= Yousuf Babu =

Bangladeshi cricketer

Yousuf Rahman (more commonly known as Yousuf Babu) is a Bangladeshi cricketer, who played regularly for the national side from 1976-77 until his retirement in 1983–84. He top scored with 78 against the MCC at Dhaka in January 1977. He was the first Bangladeshi to score an international hundred, with 115 against PNG in 1982. In the early part of his career, he used to bat in the middle order, but from 1979 to 1980 season onwards he was a regular opener. He was also a useful medium pacer.

==Hero of Dhaka==
In 7–9 January 1977, Bangladesh played against the MCC at Dhaka. After winning the toss, the home side captain Shamim Kabir decided to bat first. Yet, midway through the day, Bangladesh were struggling at 145/6. Only the skipper with 30, and the ever-reliable Omar Khaled Rumy with 28 showed any resistance. Coming on to bat at no 8, Yousuf Babu changed the course of the innings. After sharing a partnership with Faruk (35), he got the tail to support him, and they took the score to 266/9 (Decl). His 78 was the highest score of the match for either side.

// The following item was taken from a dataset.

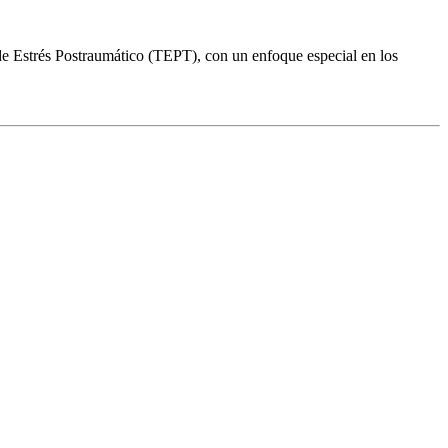
 de Estrés Postraumático (TEPT), con un enfoque especial en los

He was always successful in international matches at Dhaka. A year later, against a very strong Lankan bowling attack, he scored 37 & 41*. Most of the other batsman around him collapsed against the varied attack of the Lankans. In February 1978, he scored 30 against the visiting Decan Blues side. In 1980–81, he scored a half-century against the MCC at Dhaka. During January 1984, he was consistently among the runs against the relatively weaker oppositions in the South East Asian Cricket Cup. His highest 69* came against HongKong. Quite appropriately, he retired from international cricket at Dhaka after playing against the Hyderabad Blues side in the 1983–84 season. And he finished with a bang, scoring 35 and 44.

==In ICC Trophy ==
Source:

He had a disappointing ICC Trophy in 1979, scoring just 30 runs in 3 innings, and failing to take any wicket. He, however, topped the batting averages of his side in 1982, thanks mainly to his hundred against PNG. His hundred came before lunch, and along with Nazeem Siraji (52) he gave the innings a solid beginning. Unfortunately, there was a late-order collapse and PNG won the match by 3 wickets. Overall, he finished with 214 runs at an average of 35.66. In the low-scoring game against East Africa, he became the unlikely hero with the ball taking 3/16.

|  |  | Batting |  |  |  | Bowling |  |  |  |
|---|---|---|---|---|---|---|---|---|---|
| Year | Matches | Runs | Average | High Score | 100 / 50 | Runs | Wickets | Average | Best |
| 1979 | 3 | 30 | 10.00 | 21 | 0/0 | 49 | 0 | - | - |
| 1982 | 6 | 214 | 35.67 | 115 | 1/0 | 65 | 3 | 21.67 | 3/16 |
| Overall | 9 | 244 | 27.11 | 115 | 1/0 | 114 | 3 | 38.00 | 3/16 |

==As a bowler==
Apart from his success against East Africa, there had been a number of other occasions when Yousuf Babu had contributed with the ball. Just days after hitting 78 against the MCC, he showed the tourists that he could bowl as well as bat, taking 4/37 at Jessore, while playing for the South Zone. He took 3/59 against Sri Lanka at Chittagong in 1978. His best effort in one day cricket came against Dilip Doshi's West Bengal side, at Dhaka (in 1983). His 3/18 helped the local side bowl the opposition out for only 175 runs. The following year, during the tour of Kenya, he failed with the bat, but emerged as his team's most successful bowler. (12 wickets at 17.42 runs)

His younger brother Samiur Rahman was also a cricketer. He represented Bangladesh in two ODIs and two ICC Trophy tournaments.